Abstract
Chinese law today is in a state of amazing efflorescence. Systematization of legal propositions is not, however, a newcomer in China nor is law administration a lately developed concern of an authorita- rian state. On the contrary, awareness of laws and of lawfulness existed long ago. Documents of the later years of the Zhou dynasty (1122-256 B.C.) evince considerable sophistication about legal obligations, and the Emperor in that distant time left little doubt about who was in charge of law administration throughout the imperial realm.
Instances of technically advanced lawmaking in Chinese antiquity occasionally strike the eye. Centuries ago, for example, the legal rights and duties of mortgagors and mortgagees had been clearly delineated. In that instance the purpose was not to resolve conflicts between opposing interests, but to assist the imperial tax collector in identifying whom he should pursue. The bulk of ancient law, in fact, seems to have been designed to reinforce the duties owed to one’s elders and betters, and above all to the Emperor; inter-personal relations were largely left to the customary regulations of locality and family – bearing always in mind the generally accepted Confucian proposition that the loftier and older a person became, the greater became the likelihood of his being right. Even under the penal law of the early twentieth century, a father could kill his son without incurring much more than a reproof and a warning, while a son who killed his father, or even his only slightly older brother, faced a very hard time. Only the killing of friend by friend came to court on an even keel, so to speak.

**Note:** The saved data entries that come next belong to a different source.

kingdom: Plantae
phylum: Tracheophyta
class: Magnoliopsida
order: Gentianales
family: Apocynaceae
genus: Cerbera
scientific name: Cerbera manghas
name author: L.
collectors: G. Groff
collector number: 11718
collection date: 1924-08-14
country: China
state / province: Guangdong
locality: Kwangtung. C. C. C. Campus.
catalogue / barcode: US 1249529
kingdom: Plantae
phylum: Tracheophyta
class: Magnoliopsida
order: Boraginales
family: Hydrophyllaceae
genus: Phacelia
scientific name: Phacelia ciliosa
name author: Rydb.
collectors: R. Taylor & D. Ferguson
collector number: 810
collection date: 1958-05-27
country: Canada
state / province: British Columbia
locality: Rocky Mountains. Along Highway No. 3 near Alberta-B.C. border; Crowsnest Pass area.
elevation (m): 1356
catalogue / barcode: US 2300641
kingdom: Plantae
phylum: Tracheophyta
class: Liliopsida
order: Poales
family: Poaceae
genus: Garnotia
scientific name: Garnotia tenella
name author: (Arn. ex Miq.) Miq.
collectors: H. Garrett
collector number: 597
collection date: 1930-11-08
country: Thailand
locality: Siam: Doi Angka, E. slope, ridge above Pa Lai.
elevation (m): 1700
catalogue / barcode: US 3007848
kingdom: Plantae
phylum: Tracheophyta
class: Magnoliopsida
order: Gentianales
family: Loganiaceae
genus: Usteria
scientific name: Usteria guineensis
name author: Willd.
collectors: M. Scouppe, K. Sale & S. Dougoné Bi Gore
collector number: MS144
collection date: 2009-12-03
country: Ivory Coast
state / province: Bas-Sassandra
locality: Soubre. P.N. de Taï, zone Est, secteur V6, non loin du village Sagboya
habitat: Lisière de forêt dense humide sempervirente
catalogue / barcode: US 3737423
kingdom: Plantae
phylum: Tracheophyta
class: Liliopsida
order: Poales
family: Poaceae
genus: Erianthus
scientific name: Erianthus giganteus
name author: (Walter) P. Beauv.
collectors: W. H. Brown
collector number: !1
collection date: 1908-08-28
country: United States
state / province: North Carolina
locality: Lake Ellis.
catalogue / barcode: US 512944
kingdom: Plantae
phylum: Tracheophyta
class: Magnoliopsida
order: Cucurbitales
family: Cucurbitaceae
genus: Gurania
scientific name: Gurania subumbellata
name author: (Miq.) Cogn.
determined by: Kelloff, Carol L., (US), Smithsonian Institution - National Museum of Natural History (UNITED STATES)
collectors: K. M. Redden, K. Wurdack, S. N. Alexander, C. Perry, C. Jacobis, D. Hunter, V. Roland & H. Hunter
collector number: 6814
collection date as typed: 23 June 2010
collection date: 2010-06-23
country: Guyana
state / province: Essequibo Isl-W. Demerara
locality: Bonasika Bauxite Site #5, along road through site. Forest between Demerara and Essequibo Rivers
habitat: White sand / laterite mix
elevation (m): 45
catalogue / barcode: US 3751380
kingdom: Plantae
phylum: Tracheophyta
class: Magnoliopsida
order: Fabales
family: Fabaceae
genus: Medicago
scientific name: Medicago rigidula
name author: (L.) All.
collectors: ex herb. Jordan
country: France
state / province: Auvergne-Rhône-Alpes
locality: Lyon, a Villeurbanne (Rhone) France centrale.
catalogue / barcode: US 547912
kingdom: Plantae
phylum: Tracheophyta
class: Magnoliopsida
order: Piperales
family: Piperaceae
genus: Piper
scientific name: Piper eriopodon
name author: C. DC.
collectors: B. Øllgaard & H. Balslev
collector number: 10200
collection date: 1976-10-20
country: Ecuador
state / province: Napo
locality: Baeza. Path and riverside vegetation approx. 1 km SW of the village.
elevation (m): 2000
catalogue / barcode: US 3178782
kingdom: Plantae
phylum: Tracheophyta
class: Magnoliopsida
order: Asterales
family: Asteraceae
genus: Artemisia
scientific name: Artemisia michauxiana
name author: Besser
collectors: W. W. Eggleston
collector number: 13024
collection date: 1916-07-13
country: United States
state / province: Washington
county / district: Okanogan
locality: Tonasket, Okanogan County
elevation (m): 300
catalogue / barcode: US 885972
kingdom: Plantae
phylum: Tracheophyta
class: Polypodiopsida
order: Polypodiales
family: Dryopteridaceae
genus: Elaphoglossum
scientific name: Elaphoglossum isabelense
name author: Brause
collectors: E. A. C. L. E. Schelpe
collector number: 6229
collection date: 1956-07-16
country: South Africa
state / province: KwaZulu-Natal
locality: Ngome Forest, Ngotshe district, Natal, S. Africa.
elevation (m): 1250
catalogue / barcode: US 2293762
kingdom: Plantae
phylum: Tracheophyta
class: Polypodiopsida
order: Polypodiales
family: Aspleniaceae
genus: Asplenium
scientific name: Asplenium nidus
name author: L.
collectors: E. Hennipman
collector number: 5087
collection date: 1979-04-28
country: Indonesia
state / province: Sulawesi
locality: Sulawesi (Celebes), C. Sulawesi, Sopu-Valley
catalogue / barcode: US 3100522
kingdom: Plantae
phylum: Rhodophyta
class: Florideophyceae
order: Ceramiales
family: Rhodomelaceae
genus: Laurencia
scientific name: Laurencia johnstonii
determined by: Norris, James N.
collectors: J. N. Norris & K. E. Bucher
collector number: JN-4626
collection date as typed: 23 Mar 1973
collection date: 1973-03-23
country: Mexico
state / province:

Matters of little imperial concern – and those included most of what is nowadays regarded as the Civil as distinct from the Criminal Law – were left to supposedly shared moral values coupled with private lawmaking through the formation of contracts (both commercial and matrimonial). The processes of conciliation, adjustment, and compromise, rather than the rulings of state organs, were relied upon if later disputes were to arise; custom, not law, was the determinant of rights.